▶ [TESTO RIPORTATO]:
Nel laboratorio artistico di Giuliano Baldessari

Lo si vede dietro ai fornelli, Giuliano Baldessari. Lo si vede abbigliato con una tuta in pelle nera, maschera inclusa, dai richiami fetish, tra il serio (poco) e il faceto (molto). Il dettaglio potrebbe trarre in inganno ma è in realtà elemento fondamentale per comprendere questo cuoco e la sua cucina. Quella dell’Aqua Crua è una realtà solida, temeraria e compatta, che impone un accesso ai menù degustazione rigorosamente in ordine crescente, partendo da “Introduzione”, per poi ritornare minimo due volte per proseguire con “Iniziazione” e “Follia” (scelta ideologica, va detto, che limita la libertà del cliente meno fortunato che non può presentarsi tre volte al ristorante, dovendo accettare “un’esperienza mutilata“, sebbene alla carta siano comunque presenti le scelte più “classiche”.

In questo il suo artefice, il Baldessari in versione latex, giostra le preparazioni in prima persona, mettendosi dietro ai fornelli senza paura, privilegiando il ruolo di esecutore. Dunque la maschera in pelle potrebbe trarre in inganno, potrebbe cioè far pensare che ci si trovi di fronte solamente a uno show circense o a uno slancio di marketing più che a un’esperienza gastronomica, ma sarebbe limitante perché, concentrandosi sui dettagli inerenti la cucina in sé e per sé, traspare la profondità di pensiero e di gusto del suo patron. Si parte dai gesti eleganti e calibrati al millimetro, ammirabili dalla splendida cucina a vista, per passare all’assaggio vero e proprio, nel quale l’esplosione di ricerca su note acide, sapide ed ematiche è impressionante e appagante, fotografia quanto più nitida dell’emancipazione dai maestri Marc Veyrat e Massimiliamo Alajmo. Perché tutto si può dire di Giuliano Baldessari, lo stordimento della sua presenza può essere tanto incuriosente quanto disturbante, ma non che non sia un professionista (e un uomo) con una visione chiara di cosa debba essere la sua cucina. Basta scambiare due parole con lo Chef per intuire la competenza di questo artigiano della tavola, che chiede solo di addentrarsi nel suo mondo, che sposiamo con “Introduzione”: parte prima di un trittico che, pur non compiuto nelle sue intenzioni, restituisce un disegno preciso della sensibilità del suo ideatore.

▶ [DATI RIPORTATI]:
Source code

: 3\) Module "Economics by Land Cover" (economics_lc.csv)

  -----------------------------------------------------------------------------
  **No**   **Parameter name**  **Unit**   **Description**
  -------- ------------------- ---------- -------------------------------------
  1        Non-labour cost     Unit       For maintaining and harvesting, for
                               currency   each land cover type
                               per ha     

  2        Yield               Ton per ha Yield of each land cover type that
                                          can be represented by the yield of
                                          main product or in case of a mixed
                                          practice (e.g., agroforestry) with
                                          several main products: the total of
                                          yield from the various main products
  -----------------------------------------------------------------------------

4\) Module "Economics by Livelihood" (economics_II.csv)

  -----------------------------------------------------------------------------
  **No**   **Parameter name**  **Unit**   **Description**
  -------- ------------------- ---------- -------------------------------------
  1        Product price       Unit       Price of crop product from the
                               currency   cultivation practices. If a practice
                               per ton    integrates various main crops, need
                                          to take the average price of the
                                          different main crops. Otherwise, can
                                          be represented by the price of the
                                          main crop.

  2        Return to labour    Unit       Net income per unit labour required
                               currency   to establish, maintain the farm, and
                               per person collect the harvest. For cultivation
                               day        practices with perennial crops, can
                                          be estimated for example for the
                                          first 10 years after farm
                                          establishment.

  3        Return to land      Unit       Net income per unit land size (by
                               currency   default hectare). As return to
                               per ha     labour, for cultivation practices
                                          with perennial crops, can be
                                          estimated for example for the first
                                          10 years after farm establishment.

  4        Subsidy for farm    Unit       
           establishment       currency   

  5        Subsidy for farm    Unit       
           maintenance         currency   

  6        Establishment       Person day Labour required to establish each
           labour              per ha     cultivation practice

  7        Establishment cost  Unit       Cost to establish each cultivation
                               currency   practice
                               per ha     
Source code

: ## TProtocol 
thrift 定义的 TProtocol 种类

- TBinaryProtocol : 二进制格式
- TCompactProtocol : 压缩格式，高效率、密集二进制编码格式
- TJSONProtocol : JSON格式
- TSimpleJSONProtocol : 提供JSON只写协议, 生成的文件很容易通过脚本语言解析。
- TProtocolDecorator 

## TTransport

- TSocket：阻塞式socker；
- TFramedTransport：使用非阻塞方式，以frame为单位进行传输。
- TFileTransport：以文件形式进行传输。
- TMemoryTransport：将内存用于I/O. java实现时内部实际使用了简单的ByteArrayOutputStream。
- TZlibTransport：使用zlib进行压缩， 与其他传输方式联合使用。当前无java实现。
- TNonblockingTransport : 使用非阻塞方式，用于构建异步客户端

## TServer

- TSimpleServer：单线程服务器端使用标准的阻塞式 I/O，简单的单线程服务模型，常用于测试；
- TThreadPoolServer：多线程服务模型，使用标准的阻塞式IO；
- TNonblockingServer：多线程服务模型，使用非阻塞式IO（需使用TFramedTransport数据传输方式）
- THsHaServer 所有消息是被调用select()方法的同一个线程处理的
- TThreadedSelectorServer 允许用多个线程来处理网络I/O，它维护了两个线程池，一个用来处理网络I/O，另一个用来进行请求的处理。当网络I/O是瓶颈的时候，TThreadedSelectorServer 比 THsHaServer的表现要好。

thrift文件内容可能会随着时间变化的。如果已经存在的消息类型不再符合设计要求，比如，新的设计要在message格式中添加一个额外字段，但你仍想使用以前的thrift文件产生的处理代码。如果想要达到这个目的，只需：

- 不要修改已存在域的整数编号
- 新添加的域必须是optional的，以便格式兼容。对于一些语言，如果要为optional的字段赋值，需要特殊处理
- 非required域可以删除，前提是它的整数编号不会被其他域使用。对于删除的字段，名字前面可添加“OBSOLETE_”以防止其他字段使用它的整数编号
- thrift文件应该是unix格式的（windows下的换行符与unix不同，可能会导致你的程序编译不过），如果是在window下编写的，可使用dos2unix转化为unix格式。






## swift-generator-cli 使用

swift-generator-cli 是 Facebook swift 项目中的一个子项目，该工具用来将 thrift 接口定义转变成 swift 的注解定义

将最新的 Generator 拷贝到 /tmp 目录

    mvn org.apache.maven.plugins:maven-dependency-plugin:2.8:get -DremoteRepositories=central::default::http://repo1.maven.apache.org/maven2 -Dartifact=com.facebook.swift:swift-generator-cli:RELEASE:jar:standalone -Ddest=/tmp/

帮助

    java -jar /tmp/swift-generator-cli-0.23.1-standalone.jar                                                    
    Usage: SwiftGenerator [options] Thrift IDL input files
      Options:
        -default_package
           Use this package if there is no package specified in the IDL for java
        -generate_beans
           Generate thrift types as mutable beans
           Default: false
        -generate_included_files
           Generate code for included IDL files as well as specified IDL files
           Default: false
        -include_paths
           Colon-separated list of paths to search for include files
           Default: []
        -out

▶ [CONSEGNA 1]: Secondo il testo riportato, in quale ordine si accede ai menù degustazione dell'Aqua Crua?
▶ [CONSEGNA 2]: Riassumi il testo riportato in due frasi.
▶ [CONSEGNA 3]: Per favore, riscrivi come elenco puntato il paragrafo del testo riportato che comincia con "Lo si vede dietro ai fornelli", mantenendone i fatti principali.
Le voci sono materiale a sé, distinto dal testo riportato.

▶ [RISPOSTA 1]: Si parte da "Introduzione", poi si torna almeno altre due volte per "Iniziazione" e infine "Follia".

▶ [RISPOSTA 2]: Giuliano Baldessari, chef dell'Aqua Crua, si mostra in cucina con una tuta e una maschera in pelle nera, e i suoi menù degustazione vanno affrontati in ordine crescente, da "Introduzione" a "Iniziazione" e "Follia". Dietro un'apparenza che potrebbe far pensare a uno spettacolo o a una trovata di marketing, la sua cucina rivela gesti eleganti e precisi, una ricerca impressionante su note acide, sapide ed ematiche e una visione chiara, segno dell'emancipazione dai suoi maestri.

▶ [RISPOSTA 3]:
- Baldessari si vede ai fornelli vestito con una tuta in pelle nera, maschera inclusa, con richiami fetish, tra il serio e il faceto.
- Questo dettaglio potrebbe trarre in inganno, ma è fondamentale per comprendere il cuoco e la sua cucina.
- L'Aqua Crua è una realtà solida, temeraria e compatta.
- I menù degustazione si affrontano rigorosamente in ordine crescente: prima "Introduzione", poi, tornando almeno altre due volte, "Iniziazione" e "Follia".
- È una scelta ideologica che penalizza il cliente che non può presentarsi tre volte, costretto ad accettare "un'esperienza mutilata".
- Alla carta restano comunque disponibili le scelte più "classiche".